→ Your task: Look below for the lines from the one with "more reliable and cheaper telecom services." to the one with "Unlock thousands in", and copy exactly those lines, both ends included.

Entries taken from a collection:
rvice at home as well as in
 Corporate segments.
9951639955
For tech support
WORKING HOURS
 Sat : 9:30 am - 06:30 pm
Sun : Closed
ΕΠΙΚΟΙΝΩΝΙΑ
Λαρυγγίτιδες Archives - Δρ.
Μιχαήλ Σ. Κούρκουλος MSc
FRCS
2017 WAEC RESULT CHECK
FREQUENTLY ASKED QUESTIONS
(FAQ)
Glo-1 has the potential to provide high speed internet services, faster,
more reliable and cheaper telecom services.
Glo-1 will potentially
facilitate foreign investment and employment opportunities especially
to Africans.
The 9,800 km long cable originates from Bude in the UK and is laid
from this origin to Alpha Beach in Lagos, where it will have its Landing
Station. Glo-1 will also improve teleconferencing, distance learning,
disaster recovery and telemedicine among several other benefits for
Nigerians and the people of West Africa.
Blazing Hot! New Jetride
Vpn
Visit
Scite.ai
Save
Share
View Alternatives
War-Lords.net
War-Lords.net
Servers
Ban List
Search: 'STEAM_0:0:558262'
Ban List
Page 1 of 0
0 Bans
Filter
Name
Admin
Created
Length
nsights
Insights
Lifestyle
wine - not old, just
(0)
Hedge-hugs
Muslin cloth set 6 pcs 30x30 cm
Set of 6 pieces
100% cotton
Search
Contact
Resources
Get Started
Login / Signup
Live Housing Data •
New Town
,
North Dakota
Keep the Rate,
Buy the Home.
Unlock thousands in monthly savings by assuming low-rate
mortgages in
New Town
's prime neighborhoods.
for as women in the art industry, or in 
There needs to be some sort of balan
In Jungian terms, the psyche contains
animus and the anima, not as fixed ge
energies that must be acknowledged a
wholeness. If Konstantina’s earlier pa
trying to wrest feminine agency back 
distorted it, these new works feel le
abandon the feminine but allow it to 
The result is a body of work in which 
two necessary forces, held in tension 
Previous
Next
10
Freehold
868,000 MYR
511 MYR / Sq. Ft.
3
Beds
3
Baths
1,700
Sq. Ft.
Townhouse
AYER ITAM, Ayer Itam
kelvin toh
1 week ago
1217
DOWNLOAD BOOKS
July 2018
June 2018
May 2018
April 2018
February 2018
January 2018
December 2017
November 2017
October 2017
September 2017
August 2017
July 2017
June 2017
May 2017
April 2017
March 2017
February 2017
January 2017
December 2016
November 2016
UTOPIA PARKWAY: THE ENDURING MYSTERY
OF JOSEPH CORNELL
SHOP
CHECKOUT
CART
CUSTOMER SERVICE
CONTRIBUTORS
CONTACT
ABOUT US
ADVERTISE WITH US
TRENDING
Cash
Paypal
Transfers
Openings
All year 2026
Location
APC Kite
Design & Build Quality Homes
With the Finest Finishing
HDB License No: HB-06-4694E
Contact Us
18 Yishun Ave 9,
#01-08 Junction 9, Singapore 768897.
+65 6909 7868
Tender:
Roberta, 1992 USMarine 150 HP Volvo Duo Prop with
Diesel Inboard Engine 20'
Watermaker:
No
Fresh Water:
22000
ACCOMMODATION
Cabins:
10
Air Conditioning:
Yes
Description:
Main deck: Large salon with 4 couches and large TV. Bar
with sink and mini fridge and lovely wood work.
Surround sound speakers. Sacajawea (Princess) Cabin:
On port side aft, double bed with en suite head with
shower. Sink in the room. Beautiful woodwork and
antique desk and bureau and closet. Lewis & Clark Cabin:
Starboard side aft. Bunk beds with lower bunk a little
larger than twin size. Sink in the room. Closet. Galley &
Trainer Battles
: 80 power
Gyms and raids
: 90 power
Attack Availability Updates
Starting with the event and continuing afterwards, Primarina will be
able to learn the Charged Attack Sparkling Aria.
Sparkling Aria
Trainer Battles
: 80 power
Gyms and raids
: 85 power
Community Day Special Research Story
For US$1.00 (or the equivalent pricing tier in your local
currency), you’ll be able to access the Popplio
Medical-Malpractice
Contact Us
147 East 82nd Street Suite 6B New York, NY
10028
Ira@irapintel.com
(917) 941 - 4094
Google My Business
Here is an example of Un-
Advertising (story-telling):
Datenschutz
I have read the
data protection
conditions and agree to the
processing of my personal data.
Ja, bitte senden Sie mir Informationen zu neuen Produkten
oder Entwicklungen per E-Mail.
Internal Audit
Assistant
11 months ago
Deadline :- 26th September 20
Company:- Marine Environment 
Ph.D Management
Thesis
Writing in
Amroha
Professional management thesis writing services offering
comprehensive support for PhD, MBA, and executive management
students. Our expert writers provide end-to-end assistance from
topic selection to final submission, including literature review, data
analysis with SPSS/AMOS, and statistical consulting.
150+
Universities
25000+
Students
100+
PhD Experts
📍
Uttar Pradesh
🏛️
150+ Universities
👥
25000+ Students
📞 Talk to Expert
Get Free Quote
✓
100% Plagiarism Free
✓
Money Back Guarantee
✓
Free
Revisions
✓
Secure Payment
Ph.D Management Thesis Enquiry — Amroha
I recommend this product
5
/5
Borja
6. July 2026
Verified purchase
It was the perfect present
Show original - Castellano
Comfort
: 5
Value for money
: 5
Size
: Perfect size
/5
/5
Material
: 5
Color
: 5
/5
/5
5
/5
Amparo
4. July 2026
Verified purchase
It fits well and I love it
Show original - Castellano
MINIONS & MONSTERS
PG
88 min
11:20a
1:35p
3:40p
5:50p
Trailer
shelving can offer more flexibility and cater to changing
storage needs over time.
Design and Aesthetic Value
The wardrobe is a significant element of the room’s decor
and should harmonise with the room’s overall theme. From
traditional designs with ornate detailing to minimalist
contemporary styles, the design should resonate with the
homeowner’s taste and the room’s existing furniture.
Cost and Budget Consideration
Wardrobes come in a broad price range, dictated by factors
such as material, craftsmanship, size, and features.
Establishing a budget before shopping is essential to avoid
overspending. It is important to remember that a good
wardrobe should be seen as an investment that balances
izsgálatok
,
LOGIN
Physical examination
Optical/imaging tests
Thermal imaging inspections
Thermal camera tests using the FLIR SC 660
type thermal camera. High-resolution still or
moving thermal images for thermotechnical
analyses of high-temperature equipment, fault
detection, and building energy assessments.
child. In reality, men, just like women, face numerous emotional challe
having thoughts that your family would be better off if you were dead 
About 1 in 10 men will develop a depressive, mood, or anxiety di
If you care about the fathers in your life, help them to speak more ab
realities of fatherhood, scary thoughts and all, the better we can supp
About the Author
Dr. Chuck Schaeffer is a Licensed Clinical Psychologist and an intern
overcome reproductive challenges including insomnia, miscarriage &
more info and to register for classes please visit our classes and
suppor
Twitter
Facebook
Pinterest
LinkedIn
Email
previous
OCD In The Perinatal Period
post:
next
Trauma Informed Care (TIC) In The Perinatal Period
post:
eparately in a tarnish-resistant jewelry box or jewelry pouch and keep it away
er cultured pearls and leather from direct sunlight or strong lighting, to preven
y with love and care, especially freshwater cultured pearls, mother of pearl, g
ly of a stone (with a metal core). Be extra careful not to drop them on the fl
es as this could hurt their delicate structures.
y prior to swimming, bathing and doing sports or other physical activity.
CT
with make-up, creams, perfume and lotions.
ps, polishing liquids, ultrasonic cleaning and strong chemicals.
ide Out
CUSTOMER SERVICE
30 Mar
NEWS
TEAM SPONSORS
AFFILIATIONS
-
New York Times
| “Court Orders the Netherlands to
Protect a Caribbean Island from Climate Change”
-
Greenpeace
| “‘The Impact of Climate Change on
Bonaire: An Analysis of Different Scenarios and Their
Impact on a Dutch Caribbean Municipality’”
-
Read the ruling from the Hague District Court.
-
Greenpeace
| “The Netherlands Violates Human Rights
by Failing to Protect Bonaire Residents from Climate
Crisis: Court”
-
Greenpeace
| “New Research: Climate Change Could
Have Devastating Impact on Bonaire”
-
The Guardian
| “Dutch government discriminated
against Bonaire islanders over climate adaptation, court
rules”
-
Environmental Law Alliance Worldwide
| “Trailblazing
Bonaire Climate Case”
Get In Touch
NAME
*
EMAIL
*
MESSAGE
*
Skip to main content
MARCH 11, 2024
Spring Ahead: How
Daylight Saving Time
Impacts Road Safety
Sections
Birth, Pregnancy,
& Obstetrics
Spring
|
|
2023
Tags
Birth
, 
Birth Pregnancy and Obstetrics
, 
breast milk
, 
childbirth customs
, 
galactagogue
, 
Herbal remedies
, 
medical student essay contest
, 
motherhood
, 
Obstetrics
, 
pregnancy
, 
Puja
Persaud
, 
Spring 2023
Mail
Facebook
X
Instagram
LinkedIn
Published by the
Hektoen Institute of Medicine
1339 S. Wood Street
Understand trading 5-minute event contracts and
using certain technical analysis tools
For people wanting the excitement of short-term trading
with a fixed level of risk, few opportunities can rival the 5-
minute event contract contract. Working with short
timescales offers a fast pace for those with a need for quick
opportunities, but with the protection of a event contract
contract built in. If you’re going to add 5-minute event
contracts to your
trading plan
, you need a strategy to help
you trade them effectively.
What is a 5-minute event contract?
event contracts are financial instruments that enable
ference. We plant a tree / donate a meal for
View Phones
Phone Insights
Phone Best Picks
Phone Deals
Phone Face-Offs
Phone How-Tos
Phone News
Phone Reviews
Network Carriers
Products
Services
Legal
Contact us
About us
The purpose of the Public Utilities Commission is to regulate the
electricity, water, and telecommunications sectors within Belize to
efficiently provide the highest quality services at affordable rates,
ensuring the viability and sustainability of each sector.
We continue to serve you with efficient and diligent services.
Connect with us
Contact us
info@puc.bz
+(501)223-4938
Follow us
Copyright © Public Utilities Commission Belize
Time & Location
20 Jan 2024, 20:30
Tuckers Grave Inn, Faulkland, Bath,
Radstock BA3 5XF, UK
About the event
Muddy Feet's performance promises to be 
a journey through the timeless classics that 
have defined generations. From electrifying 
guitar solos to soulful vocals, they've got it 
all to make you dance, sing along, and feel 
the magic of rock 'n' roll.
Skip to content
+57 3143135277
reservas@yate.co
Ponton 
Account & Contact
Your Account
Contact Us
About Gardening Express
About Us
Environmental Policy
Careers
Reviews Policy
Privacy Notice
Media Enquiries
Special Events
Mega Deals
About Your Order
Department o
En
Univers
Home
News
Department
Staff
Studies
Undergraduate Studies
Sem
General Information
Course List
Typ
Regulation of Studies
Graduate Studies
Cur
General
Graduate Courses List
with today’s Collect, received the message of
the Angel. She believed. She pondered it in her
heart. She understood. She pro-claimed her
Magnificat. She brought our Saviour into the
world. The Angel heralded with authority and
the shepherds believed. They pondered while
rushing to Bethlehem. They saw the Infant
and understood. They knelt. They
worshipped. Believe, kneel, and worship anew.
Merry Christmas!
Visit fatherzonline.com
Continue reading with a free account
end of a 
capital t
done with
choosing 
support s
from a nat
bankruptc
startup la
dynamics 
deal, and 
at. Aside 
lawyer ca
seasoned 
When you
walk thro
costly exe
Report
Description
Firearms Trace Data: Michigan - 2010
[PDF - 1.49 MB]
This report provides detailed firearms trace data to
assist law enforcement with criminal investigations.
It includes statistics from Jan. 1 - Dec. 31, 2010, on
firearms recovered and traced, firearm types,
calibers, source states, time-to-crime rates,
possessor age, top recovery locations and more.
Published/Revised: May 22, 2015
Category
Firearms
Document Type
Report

→ Answer to the exercise:
more reliable and cheaper telecom services.
Glo-1 will potentially
facilitate foreign investment and employment opportunities especially
to Africans.
The 9,800 km long cable originates from Bude in the UK and is laid
from this origin to Alpha Beach in Lagos, where it will have its Landing
Station. Glo-1 will also improve teleconferencing, distance learning,
disaster recovery and telemedicine among several other benefits for
Nigerians and the people of West Africa.
Blazing Hot! New Jetride
Vpn
Visit
Scite.ai
Save
Share
View Alternatives
War-Lords.net
War-Lords.net
Servers
Ban List
Search: 'STEAM_0:0:558262'
Ban List
Page 1 of 0
0 Bans
Filter
Name
Admin
Created
Length
nsights
Insights
Lifestyle
wine - not old, just
(0)
Hedge-hugs
Muslin cloth set 6 pcs 30x30 cm
Set of 6 pieces
100% cotton
Search
Contact
Resources
Get Started
Login / Signup
Live Housing Data •
New Town
,
North Dakota
Keep the Rate,
Buy the Home.
Unlock thousands in monthly savings by assuming low-rate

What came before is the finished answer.